D. Calculation of CV
In accordance with section 773(e)(1) of the Act, we calculated YUSCO's and Tung Mung's constructed value (“CV”) based on the sum of their cost of materials, fabrication, SG&A, including interest expenses, and profit. We calculated the COPs included in the calculation of CV as noted above in the “Calculation of COP” section of this notice. In accordance with section 773(e)(2)(A) of the Act, we based SG&A and profit on the amounts incurred and realized by YUSCO and Tung Mung in connection with the production and sale of the foreign like product in the ordinary course of trade, for consumption in the foreign country.
We based normal value (“NV”) on the home market prices to unaffiliated purchasers and those affiliated customer sales which passed the arm's length test. We made adjustments, where appropriate, for physical differences in the merchandise in accordance with section 773(a)(6)(C)(ii) of the Act.
We calculated NV based on the home market prices to unaffiliated home market customers. We made adjustments, where applicable, for rebates and for movement expenses (i.e., inland freight from plant to customer) in accordance with section 773(a)(6)(B) of the Act. We made circumstance-of-sale adjustments for warranty expense, where appropriate. At verification, the Department noted inaccuracies in YUSCO's reported date of shipment, and consequently the value of its reported imputed credit expenses. Specifically, YUSCO reported the scheduled date, rather than the actual date of shipment, taken from the company's delivery notice. YUSCO reported that the scheduled date of shipment preceded the actual date of shipment by an average of six days. Start Printed Page 41516YUSCO acknowledged its error at verification and formally withdrew its claim for imputed credit expenses in a letter dated June 29, 2001. (See Letter from YUSCO to the Department, dated June 29, 2001.) Therefore, to correct this error, the Department disallowed imputed credit for all sales with reported positive credit expenses. For sales with reported negative credit expense, the Department added six days to the reported shipment date (i.e., scheduled shipment date), and recalculated credit accordingly. See YUSCO: Analysis Memo. In accordance with section 773(a)(6), we deducted home market packing costs and added U.S. packing costs.

— Data rows —

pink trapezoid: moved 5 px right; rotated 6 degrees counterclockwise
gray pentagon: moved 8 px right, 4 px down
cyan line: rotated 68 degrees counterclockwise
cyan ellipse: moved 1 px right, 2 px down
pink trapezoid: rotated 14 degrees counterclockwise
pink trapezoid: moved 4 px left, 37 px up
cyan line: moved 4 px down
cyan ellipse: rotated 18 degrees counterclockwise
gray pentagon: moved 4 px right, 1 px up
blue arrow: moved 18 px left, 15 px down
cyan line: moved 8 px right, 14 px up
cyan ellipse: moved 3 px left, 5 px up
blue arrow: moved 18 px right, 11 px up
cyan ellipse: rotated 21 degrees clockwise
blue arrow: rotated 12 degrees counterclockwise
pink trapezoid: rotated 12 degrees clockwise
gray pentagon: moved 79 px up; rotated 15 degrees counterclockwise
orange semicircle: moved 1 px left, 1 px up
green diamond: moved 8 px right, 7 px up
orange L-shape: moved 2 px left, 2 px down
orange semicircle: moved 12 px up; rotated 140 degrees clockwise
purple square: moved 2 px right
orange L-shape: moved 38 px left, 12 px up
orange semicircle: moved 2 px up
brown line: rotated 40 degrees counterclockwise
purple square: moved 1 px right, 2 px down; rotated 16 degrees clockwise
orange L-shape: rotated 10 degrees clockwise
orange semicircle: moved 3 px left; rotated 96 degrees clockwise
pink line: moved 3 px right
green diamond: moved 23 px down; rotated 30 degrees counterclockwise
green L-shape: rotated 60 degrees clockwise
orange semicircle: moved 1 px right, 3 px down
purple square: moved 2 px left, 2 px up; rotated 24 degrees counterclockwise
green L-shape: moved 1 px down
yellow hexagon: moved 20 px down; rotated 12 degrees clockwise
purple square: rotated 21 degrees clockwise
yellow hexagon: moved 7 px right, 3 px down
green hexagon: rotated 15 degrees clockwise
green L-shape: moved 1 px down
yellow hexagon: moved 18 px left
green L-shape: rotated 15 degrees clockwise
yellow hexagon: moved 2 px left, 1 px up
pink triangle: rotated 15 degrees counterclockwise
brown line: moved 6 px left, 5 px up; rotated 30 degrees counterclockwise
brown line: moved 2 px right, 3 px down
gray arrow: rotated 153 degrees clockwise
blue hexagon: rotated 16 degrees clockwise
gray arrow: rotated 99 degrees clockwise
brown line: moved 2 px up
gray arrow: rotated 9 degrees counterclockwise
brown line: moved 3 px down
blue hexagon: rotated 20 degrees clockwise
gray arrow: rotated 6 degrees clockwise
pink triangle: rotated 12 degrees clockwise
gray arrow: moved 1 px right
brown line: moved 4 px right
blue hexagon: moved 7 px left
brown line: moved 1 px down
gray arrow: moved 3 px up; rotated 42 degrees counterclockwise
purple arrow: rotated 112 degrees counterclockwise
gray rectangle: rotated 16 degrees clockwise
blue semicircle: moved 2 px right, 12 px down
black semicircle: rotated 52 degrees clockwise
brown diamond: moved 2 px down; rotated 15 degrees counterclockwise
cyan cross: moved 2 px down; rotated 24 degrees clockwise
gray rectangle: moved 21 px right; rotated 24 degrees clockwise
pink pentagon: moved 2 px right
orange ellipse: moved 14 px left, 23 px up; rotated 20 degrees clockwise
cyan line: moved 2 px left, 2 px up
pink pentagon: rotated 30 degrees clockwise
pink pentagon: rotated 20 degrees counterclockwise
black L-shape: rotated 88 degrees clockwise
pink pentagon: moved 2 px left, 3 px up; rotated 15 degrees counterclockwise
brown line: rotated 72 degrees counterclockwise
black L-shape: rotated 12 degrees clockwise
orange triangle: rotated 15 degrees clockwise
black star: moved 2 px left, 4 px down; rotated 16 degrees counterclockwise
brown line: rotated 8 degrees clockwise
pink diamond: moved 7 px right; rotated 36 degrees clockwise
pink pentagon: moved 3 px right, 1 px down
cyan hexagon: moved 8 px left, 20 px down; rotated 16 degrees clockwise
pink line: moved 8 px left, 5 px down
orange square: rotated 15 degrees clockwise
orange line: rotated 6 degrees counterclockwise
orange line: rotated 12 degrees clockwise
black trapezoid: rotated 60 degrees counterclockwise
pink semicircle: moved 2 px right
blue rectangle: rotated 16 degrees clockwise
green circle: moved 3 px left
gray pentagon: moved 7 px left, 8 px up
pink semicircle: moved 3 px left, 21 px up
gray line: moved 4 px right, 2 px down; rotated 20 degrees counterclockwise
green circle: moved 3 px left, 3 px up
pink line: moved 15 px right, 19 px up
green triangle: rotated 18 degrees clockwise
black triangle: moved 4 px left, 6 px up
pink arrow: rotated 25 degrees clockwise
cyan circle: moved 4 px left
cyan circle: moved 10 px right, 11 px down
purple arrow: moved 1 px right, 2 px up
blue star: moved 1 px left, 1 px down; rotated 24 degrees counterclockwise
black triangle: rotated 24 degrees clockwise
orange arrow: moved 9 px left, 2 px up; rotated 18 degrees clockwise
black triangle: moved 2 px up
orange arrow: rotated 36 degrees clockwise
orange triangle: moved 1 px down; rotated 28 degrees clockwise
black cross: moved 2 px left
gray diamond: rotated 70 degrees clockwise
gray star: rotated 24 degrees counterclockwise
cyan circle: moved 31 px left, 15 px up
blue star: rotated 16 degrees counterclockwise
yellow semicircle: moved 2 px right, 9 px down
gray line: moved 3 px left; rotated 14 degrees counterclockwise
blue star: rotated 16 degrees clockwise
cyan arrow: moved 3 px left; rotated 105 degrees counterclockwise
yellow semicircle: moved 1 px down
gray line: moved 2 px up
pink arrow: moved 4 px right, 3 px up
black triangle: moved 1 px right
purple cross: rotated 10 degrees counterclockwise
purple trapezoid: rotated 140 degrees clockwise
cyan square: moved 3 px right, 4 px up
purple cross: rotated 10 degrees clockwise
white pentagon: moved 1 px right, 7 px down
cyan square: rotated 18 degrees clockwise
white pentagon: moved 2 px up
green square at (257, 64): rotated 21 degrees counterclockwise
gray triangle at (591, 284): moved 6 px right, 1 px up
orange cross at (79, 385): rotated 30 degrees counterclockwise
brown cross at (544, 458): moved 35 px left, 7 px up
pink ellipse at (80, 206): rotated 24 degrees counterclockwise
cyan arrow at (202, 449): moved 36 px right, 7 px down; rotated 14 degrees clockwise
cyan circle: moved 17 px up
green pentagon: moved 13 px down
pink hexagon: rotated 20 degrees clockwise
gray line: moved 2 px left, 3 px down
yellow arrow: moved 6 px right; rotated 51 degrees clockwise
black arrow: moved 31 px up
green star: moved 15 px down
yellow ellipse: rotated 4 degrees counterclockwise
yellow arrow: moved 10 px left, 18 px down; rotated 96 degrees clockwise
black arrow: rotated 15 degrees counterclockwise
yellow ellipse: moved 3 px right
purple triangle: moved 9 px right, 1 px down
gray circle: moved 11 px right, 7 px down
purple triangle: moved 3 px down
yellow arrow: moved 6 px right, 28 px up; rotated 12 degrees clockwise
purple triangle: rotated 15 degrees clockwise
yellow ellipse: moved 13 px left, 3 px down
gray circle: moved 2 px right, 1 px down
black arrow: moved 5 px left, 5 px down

— What you need to do —
- 1) Transcribe the stretch of the CV calculation passage from "We based normal" through "773(a)(6)(C)(ii) of the Act.".
- 2) In the CV calculation passage, on average how many days did YUSCO's scheduled date of shipment come before the actual date of shipment?
- 3) List every section of the Act that the CV calculation passage cites.
Rely only on the CV calculation passage for your answers.

— Responses —
- 1)
We based normal value (“NV”) on the home market prices to unaffiliated purchasers and those affiliated customer sales which passed the arm's length test. We made adjustments, where appropriate, for physical differences in the merchandise in accordance with section 773(a)(6)(C)(ii) of the Act.

- 2) An average of six days.

- 3)
- Section 773(e)(1)
- Section 773(e)(2)(A)
- Section 773(a)(6)(C)(ii)
- Section 773(a)(6)(B)
- Section 773(a)(6)